# 55 gal. tank options



## DavidZ (Jul 24, 2005)

i am looking to get a 55 gal. tank and for sure want a JD and was wanting to know what fish could live with it.


----------



## Fishfirst (Jan 24, 2005)

JD = jack dempsey? South american cichlids go with jacks, as well as some catfish, loaches, and plecos. But remember jacks get large and are a huge mess on the bioload, I'd stick with only a few more fish that don't get 12 inches long like the jack.


----------



## Mr Aquarium (Jan 18, 2005)

I wouldn;t go with a pleco either, the common plecos you get at walmart of the LFS will reach 2', I had two that was 2' ec in my 75g and was bought at the size of about 2 1/2'', took a few years but they got that big.
And you aint seen poop pile up tell you had a common pleco.
Catfish may not be a good idea untell you research the ones of interst, allot of them can be quite large also, corys prolly not a good idea, unless you get a small jack and the corys at the same time, he shouldn't be able to eat them and may grow up to know they are not food.
Ive seen way weirder with JDs before.


----------



## DavidZ (Jul 24, 2005)

would firemouths work?


----------



## Fishfirst (Jan 24, 2005)

yes I believe so, but I'm not the cichlid expert here. But there are plenty of catfish that would work such as pictus catfish (8"), ornate pimelodus catfish (7.5"), synodontis eupterus catfish (8") would all work in a 55 gallon if you keep the number of fish down


----------



## starrfish71 (Jul 6, 2005)

Jack's will rapidly out grow a firemouth- so a better choice would be a Texas cichlid, chocolate,green terror, or if you research a bit, any mid-level aggressive South or Central american cichlid of similar size. (i.e. NOT a red devil or black belt!) these fish reach 10 to 12 inches within the first couple of years of life, so you really can't get many in a 55g. However, if you only have two, one will beat up the other, so odd numbers work best.

If you want firemouths, you have the chance to have much more of an active community tank. Convicts, red jewels, green terrors, some of the large Geophagus, etc, will all get along and in a 55g you have room for maybe 3-5, depending on their adult size. 
Plus, I love "mixing" other types of fish- it gives you a much more diverse and interesting tank. An African black knife, or a clown knife is a good match. Pike cichlids, bichirs, ctenopomas, severums, parrot cichlids if you like hybrids, silver dollars, and even some of ther larger gourami and barb types would work.

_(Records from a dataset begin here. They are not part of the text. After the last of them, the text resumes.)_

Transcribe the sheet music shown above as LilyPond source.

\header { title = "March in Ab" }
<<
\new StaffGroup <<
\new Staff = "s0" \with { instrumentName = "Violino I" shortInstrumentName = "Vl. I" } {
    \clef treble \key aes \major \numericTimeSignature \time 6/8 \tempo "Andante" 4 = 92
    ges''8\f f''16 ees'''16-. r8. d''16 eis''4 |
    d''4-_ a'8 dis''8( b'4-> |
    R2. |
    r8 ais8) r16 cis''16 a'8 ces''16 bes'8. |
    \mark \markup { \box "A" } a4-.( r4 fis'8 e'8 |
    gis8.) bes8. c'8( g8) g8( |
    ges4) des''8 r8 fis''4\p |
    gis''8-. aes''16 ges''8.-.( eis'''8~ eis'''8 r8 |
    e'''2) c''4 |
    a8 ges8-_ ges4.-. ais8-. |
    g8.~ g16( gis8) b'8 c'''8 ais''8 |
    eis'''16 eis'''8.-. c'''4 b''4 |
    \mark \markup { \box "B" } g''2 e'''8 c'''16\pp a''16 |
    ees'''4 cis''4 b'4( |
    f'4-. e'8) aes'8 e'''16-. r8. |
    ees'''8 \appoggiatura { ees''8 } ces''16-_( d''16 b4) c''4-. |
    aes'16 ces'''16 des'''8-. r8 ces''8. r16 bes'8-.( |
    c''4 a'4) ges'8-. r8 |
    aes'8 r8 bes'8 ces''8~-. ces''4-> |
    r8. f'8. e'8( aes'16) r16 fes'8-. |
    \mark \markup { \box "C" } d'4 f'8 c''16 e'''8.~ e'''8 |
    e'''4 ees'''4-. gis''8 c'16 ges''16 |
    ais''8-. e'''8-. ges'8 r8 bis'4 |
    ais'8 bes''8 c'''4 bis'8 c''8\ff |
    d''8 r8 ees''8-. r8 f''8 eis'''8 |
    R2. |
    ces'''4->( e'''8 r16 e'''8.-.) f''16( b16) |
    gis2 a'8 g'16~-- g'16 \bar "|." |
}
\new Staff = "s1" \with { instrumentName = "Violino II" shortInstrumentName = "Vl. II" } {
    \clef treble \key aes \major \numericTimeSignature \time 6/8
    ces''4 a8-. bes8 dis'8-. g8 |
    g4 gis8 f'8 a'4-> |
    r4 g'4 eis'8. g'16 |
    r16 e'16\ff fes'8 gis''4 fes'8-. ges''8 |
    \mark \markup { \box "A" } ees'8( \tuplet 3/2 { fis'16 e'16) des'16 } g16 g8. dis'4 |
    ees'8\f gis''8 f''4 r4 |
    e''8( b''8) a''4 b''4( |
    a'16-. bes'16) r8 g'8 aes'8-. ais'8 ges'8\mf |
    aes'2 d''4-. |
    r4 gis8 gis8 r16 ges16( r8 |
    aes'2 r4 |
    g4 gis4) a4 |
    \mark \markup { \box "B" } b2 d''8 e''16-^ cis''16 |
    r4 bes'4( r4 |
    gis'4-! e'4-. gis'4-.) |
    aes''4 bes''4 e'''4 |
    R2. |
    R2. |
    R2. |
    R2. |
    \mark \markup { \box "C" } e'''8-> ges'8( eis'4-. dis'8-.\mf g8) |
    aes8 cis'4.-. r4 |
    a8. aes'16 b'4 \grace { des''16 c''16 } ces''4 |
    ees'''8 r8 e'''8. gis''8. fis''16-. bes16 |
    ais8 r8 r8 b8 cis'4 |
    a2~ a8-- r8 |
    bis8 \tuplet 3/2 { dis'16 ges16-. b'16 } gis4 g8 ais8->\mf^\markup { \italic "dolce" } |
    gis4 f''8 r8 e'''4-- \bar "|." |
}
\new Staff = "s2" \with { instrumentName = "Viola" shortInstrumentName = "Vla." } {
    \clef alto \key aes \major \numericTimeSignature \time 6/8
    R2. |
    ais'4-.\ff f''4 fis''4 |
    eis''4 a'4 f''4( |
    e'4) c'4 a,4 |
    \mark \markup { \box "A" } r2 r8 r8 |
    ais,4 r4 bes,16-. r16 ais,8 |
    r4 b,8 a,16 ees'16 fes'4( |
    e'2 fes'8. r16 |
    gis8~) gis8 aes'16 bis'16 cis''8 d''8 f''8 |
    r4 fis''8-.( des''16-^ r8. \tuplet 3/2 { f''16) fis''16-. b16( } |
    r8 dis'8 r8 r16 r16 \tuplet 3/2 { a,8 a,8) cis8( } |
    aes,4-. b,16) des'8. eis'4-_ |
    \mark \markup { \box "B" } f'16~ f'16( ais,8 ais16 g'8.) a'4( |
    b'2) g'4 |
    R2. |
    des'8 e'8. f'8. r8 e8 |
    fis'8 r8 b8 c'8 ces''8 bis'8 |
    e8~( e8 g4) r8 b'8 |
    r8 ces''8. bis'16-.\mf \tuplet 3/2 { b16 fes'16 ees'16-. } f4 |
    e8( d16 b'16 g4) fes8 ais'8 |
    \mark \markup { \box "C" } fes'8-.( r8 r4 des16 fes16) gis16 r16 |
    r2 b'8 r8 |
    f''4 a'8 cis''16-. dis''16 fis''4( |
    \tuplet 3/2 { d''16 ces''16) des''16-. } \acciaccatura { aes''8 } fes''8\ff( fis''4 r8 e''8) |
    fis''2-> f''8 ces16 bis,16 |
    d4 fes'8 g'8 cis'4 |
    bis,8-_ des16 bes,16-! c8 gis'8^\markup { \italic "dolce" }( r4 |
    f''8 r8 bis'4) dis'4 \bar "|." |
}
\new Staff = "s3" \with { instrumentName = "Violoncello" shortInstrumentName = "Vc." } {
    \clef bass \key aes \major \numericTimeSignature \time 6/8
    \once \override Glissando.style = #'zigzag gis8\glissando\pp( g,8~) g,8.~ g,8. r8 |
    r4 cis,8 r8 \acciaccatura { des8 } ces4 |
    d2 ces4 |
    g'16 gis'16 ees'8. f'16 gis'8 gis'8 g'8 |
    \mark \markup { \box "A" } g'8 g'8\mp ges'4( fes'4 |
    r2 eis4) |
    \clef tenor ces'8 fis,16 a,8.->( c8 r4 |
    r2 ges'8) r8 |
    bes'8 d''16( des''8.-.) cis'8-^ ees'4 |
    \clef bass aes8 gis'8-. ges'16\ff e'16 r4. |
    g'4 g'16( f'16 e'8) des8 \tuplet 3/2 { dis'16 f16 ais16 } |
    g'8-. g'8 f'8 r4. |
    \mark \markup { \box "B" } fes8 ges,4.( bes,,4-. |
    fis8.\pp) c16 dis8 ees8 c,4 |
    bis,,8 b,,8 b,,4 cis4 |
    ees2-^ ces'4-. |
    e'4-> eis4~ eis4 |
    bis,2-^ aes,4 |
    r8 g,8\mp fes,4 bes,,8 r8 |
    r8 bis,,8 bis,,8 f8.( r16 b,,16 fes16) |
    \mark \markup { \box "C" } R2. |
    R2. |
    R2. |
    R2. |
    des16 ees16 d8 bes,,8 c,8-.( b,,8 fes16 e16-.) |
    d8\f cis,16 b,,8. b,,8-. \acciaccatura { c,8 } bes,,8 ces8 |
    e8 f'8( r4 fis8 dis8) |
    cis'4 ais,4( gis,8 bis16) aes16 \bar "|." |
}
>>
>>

Catfish and plecos do fine in 55g- but like Mr.Aquarium pointed out, common plecos get HUGE. Bristle nose, chocolates, Rhinos, and many other types of plecos not only are very interesting to look at, but don't grow as huge. Some great catfish would be dwarf giraffe cats, pimledelos(sp?), if you have a more aggressive tank an Asian redtail is a gorgeous catfish- mean as you-know-what tho. 

Fish to be wary of- pacus, SA red tail cats, and channel cats get beyond ridiculous enormous. they are SOOOOO cute in the pet stores as babies, but stay away from them!

Also, don't misunderstand me. I am not recommeding that you get one of each fish listed. FW tropical tanks should be an average of one inch of fish per gallon of water, with adequate filtration. This is the ADULT size of the fish, not the size from the pet store. also, some of the fish listed will gladly EAT other fish on the list. Make sure when adding fish you take into account size and compatiblity.


----------



## fishboy (Feb 26, 2005)

in a 55 you could get alot of small fish


----------



## euRasian32 (May 19, 2005)

Well, I've personally seen JD's reach 18, but that's 2 in a 125.

Personally after all of my cichlid drama, just choose ONE more species that is fairly equal in size for the 55. 
My personal suggestions:
Pike cichlid; nicaraguense, buttekoferi, or a pair of severums, or an oscar only if plans for a 75+ are in the mix for the future.
Stay away from the managuense, green terror, and the red devil. Stress and drama.


----------



## DavidZ (Jul 24, 2005)

i think im just gonna forget the jack and go for a cichlid community tank thanks for all the information


----------



## fishfreaks (Jan 19, 2005)

no problem, although i was just going to suggest a blue acara. that should do well in a community tank, just keep in mind that they are territorial.


----------